On my first day of work almost nine years ago, my new co-workers took me to lunch at Santorini Greek Kitchen in Fountain Square. It was love at first bite. Today, we took a new co-worker for her inaugural lunch at Santorini and I’m happy to say my heart still beats for the home-cooked food just like Yia Yia makes (or would make if my grandmother were indeed Greek).
Stepping inside Santorini’s, my eye is immediately drawn to the contrast between the white-white walls and the ceiling darkened by hundreds of orders of saganaki — flaming cheese whose trails of smoke lick the ceiling tiles, turning them a tell-tale gray. My sense of sight is quickly overwhelmed by my sense of taste. My mouth waters in anticipation of feta cheese and phyllo dough and those delicious, I-gotta-learn-how-to-make-these Greek potatoes.
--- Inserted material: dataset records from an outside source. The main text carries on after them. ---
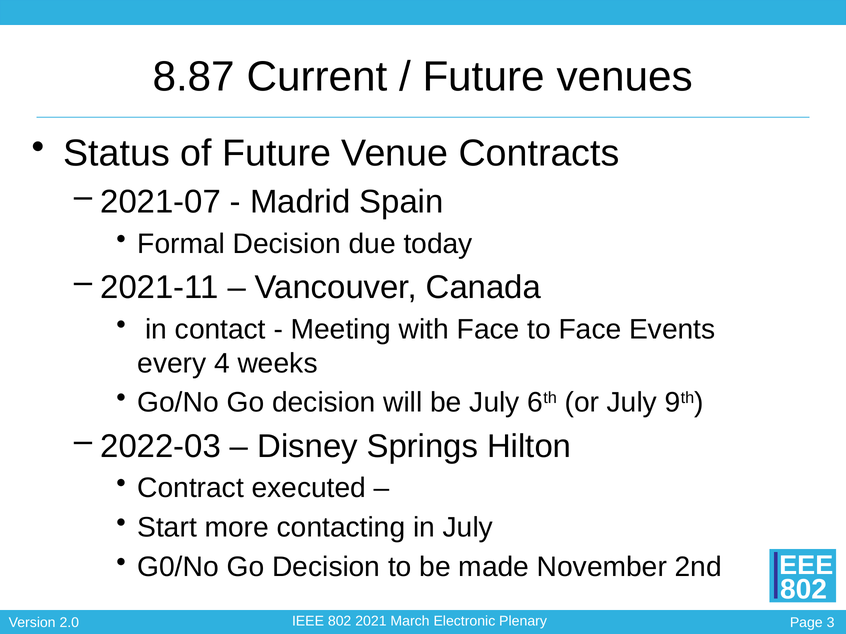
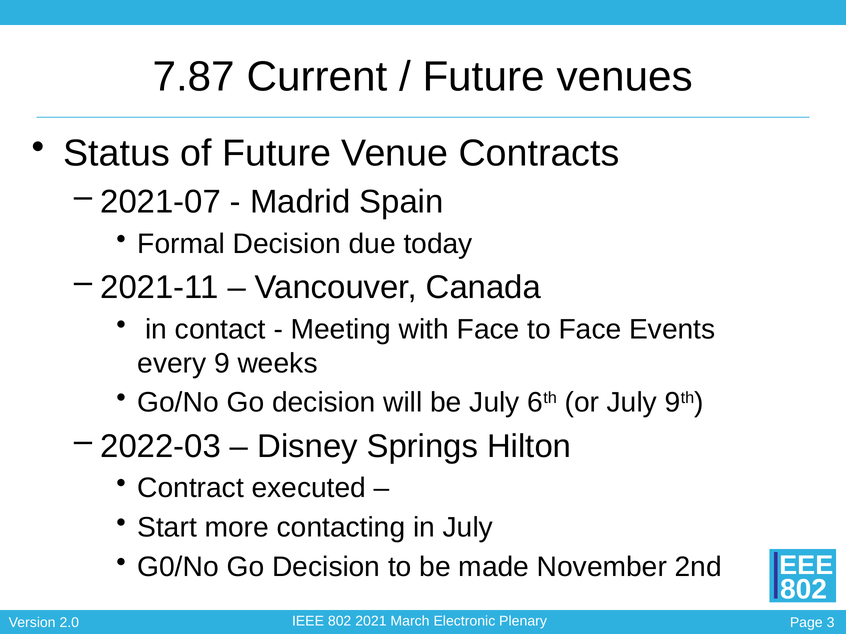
8.87: 8.87 -> 7.87
4: 4 -> 9
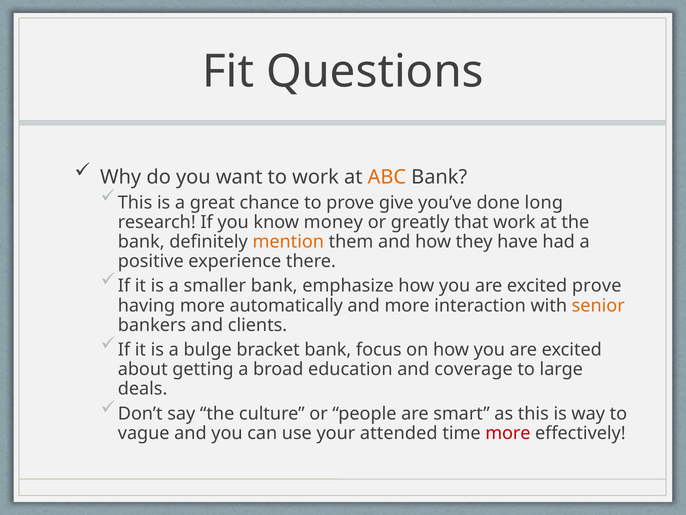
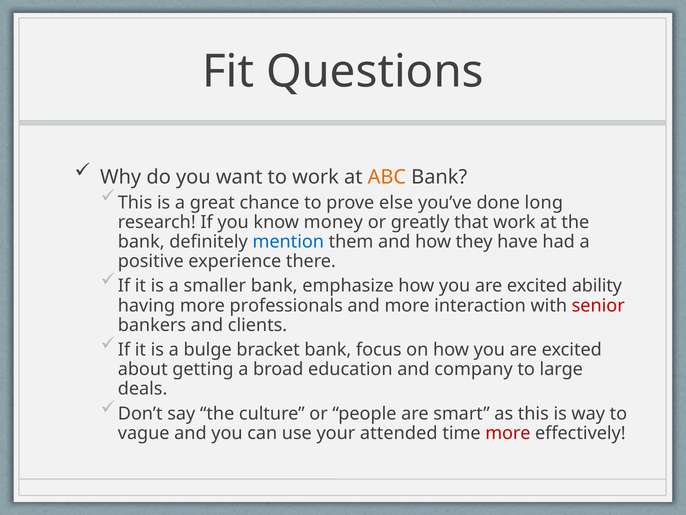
give: give -> else
mention colour: orange -> blue
excited prove: prove -> ability
automatically: automatically -> professionals
senior colour: orange -> red
coverage: coverage -> company
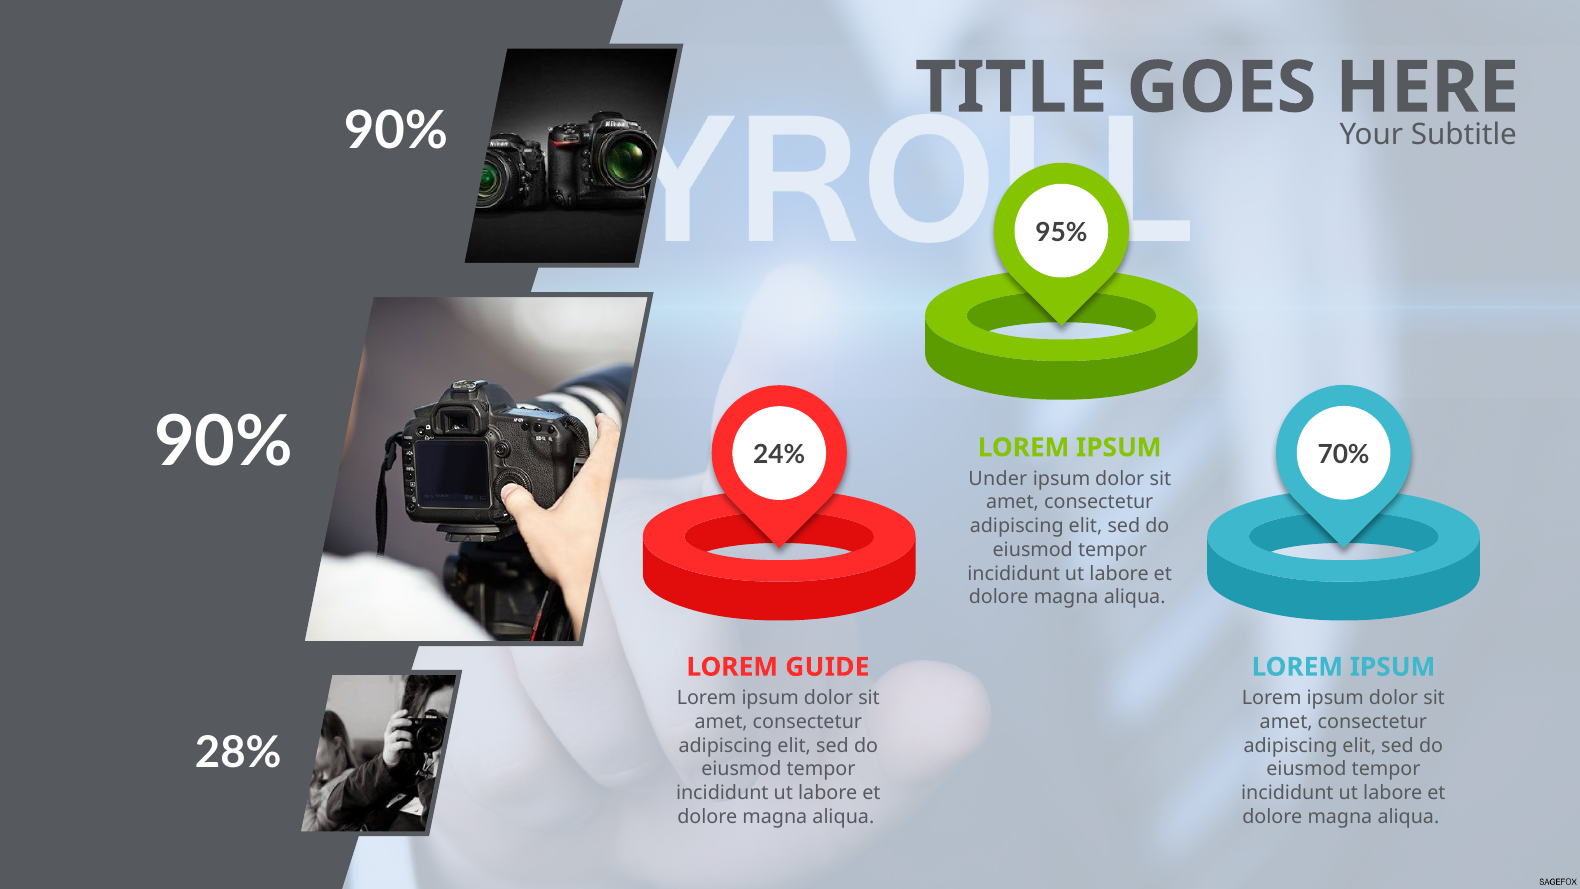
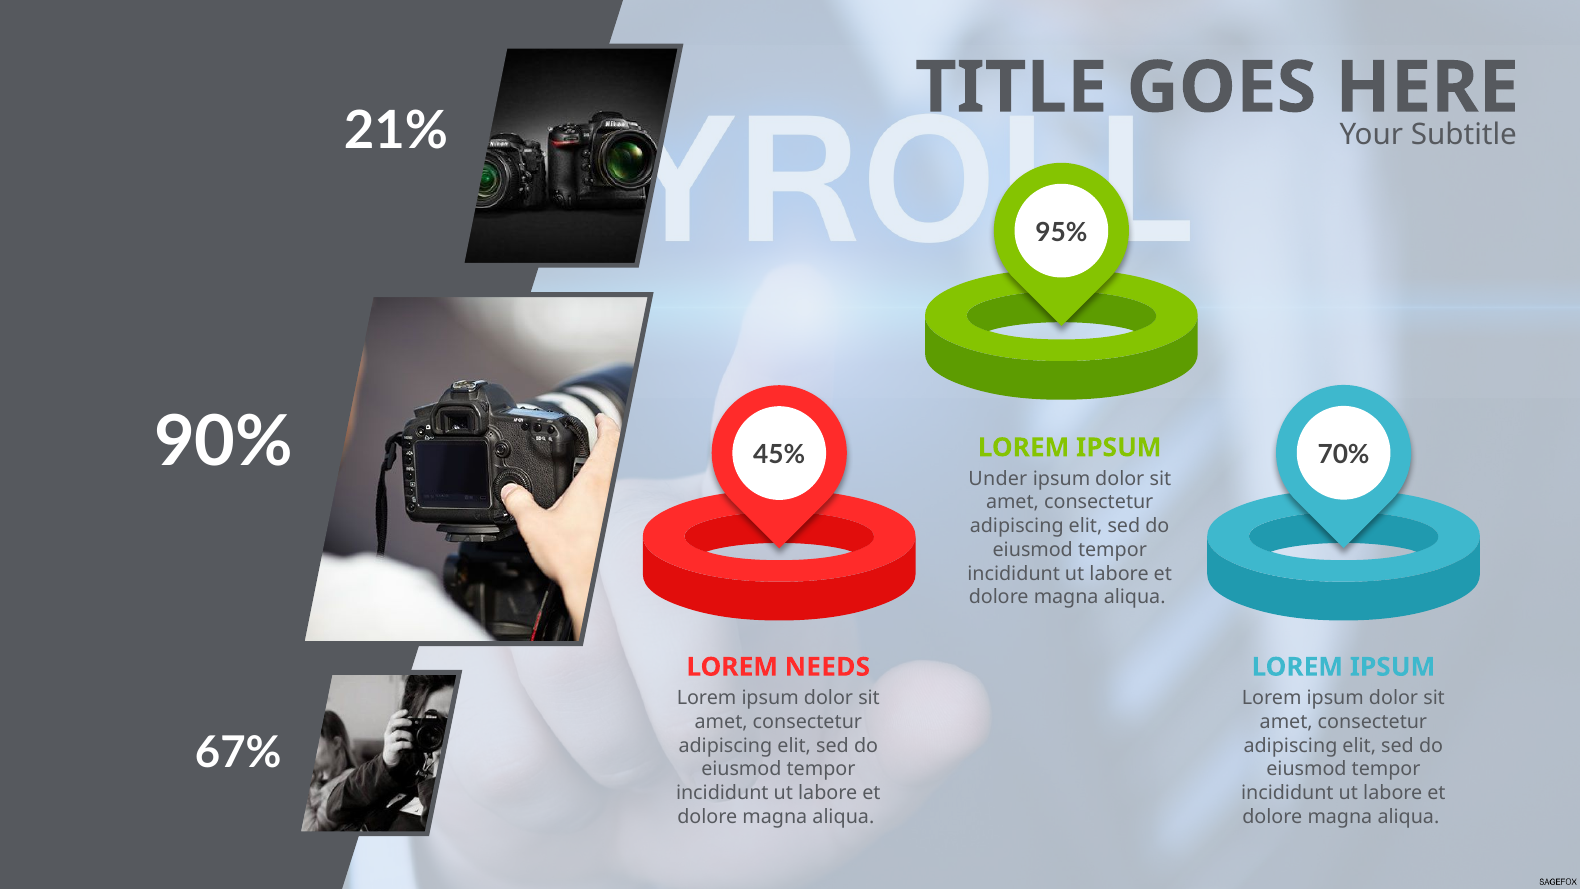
90% at (396, 131): 90% -> 21%
24%: 24% -> 45%
GUIDE: GUIDE -> NEEDS
28%: 28% -> 67%
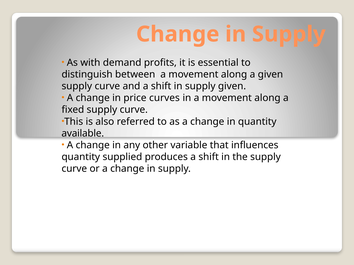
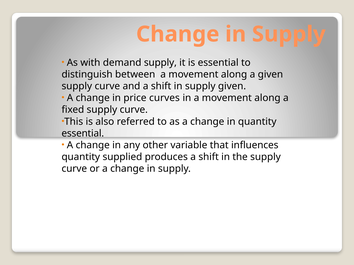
demand profits: profits -> supply
available at (83, 134): available -> essential
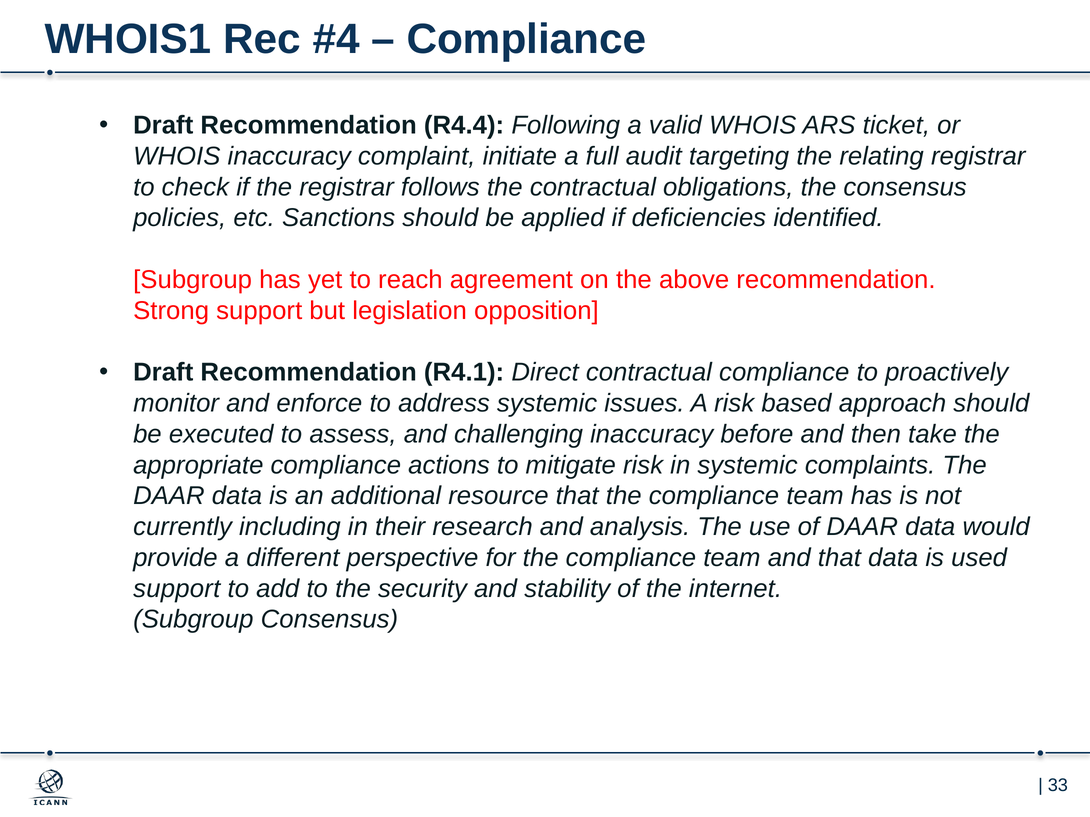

I rotate my usual order among three dishes: the spanikopita/tiropita (cheese pies) platter ($10.50); the Village salad, which is devoid of lettuce and instead offers up chunks of tomato, cucumber, feta cheese and olives served with toasted bread rounds($11); or the Goddess chicken. You won’t find “Goddess chicken” on the menu. Instead it is hiding under the non-descript and boring name “grilled chicken breast.” When the dish arrives at the table, you understand why I’ve re-named it. Strips of seasoned, grilled chicken breast tucked in among zucchini, peppers, tomatoes and roasted garlic. This meal is made for a Goddess and Jeffrey, my favorite server, indulges my order for Goddess chicken every time I place it, although I’m sure he scratches “GCB” on his order pad.
The Goddess chicken is sold under “sandwiches,” which it really isn’t, for $10. But for just another George Washington, you can get the platter and have it (or any of the sandwich items on the menu, including the gyro) served with rice pilaf, Mediterranean green beans and those signature Greek (“magic” as Jeffrey calls them) potatoes. Best dollar you’ll ever spend.
Other notable menu items include the Greek staple gyro ($10) and the ever-popular special fish kabobs. Served off-skewer, the kabobs are served with a variety of fish. Today’s offering was salmon, grouper, mahi mahi and shrimp.
On the off-chance that you’ve left room for dessert, which has happened to me exactly three times in the nine years I’ve been eating at Santorini’s, I whole-heartedly endorse the galaktibouriko, a warm custard sprinkled with cinnamon. While I’ve never had it, I wouldn’t hesitate to order the baklava because I’ve never had anything disappointing come out of Jeanette and Taki Sawi’s (the owners) kitchen.
If you go to Santorini’s for dinner, there is discounted family-style dining on Monday nights. Diners on Friday and Saturday nights are treated to traditional Greek music and belly dancers. Santorini Greek Kitchen is located in Fountain Square at 1417 E. Prospect Street and is closed on Sunday.